Продолжите текст о фантоматике и «формировании души», начиная сразу после его последнего предложения.

**Исходный текст:**
┄┄┄┄┄┄

Здесь необходимо сделать некоторое отступление. Как мы уже отмечали, состояния входов и выходов не определяют однозначно состояний сознания. Это подтверждается хотя бы тем, что в одной и той же среде возникают различные мировоззрения, поскольку одну и ту же информацию можно интерпретировать по-разному. Отсюда, однако, нельзя сделать вывод о независимости сознания от поступающей в него информации. Возьмем упрощенный пример. Пусть кто-то верит, что «люди добры», а мы фантоматическими спектаклями или подходящей инсценировкой событий будем долгое время постоянно сталкивать его с человеческой ничтожностью и подлостью; тогда он может утратить веру в благородство людей. Таким образом, периферическая фантоматика может подходящими приемами изменять убеждения, даже достаточно твердо укоренившиеся. Чем больший у человека опыт, тем труднее добиться такого изменения. Особенно трудно поколебать метафизические убеждения, поскольку, как мы уже упоминали, они обладают способностью блокировать информацию, им противоречащую.
По-другому обстоит дело с непосредственным цереброматическим «формированием души», то есть с воздействием на психические процессы не через подводящие нервные пути, а посредством моделирования их нейронной основы.

┄┄┄┄┄┄

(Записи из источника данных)
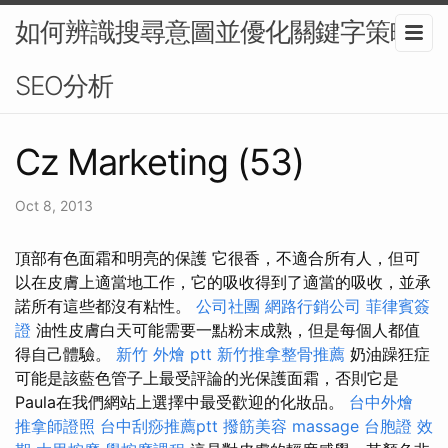
如何辨識搜尋意圖並優化關鍵字策略-
SEO分析
Cz Marketing (53)
Oct 8, 2013
頂部有色面霜和明亮的保護 它很香，不適合所有人，但可
以在皮膚上適當地工作，它的吸收得到了適當的吸收，並承
諾所有這些都沒有粘性。
公司社團
網路行銷公司
菲律賓簽
證
油性皮膚白天可能需要一點粉末成熟，但是每個人都值
得自己體驗。
新竹 外燴 ptt
新竹推拿整骨推薦
奶油躁狂症
可能是該藍色管子上最受評論的光保護面霜，否則它是
Paula在我們網站上選擇中最受歡迎的化妝品。
台中外燴
推拿師證照
台中刮痧推薦ptt
撥筋美容
massage
台胞證 效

┄┄┄┄┄┄

**Поле для ответа:**
Мозг не является чем-то однородным и нераздельным. И в нем существуют многочисленные, связанные между собой «подсистемы», причем их связи могут быть физиологически изменчивыми; это означает, что не всегда данные части мозга являются «входами» для раздражений, поступающих из других его частей, или наоборот. Универсальная пластичность и моделирующие динамические свойства нейронной сети именно на том и основаны, что она потенциально способна устанавливать соединения и разрушать их, в результате чего образуются различные подсистемы. Человек, умеющий ездить на велосипеде, обладает определенным, заранее отлаженным набором таких соединений, которые автоматически срабатывают, образуя действующую систему, как только этот человек садится на велосипед. Обучить человека езде на велосипеде не обычным способом (то есть не посредством определенных упражнений), а путем непосредственного введения в его мозг соответствующей информации не является простой задачей даже в теории.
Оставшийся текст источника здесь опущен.